-- WHAT YOU HAVE TO DO --
A word-for-word copy of every entry below is required; the images do not belong in it.

-- GIVEN DATA --
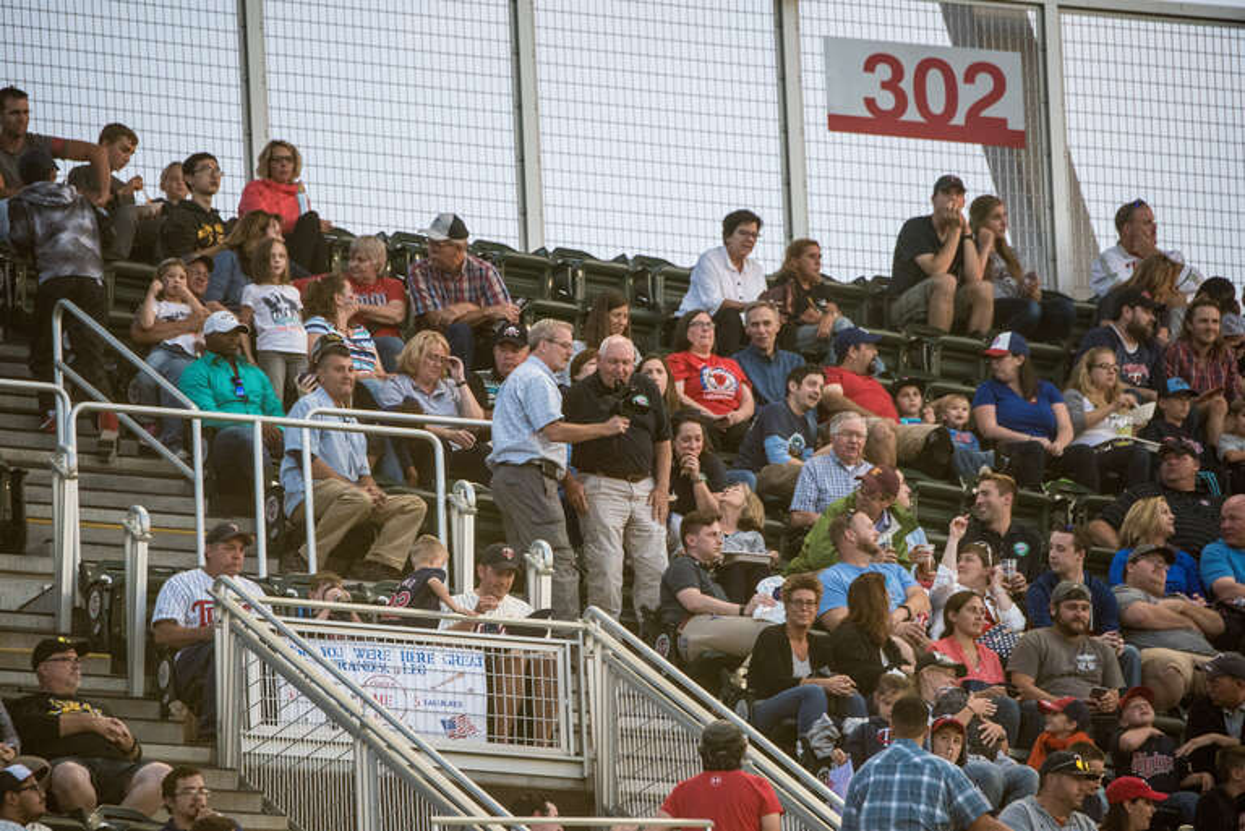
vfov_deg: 3.4
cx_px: 622
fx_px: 13841
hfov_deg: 5.2
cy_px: 416
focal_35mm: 400
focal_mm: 400
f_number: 6.3
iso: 2500
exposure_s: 1/250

-- FINISHED EXERCISE --
vfov_deg: 3.4
cx_px: 622
fx_px: 13841
hfov_deg: 5.2
cy_px: 416
focal_35mm: 400
focal_mm: 400
f_number: 6.3
iso: 2500
exposure_s: 1/250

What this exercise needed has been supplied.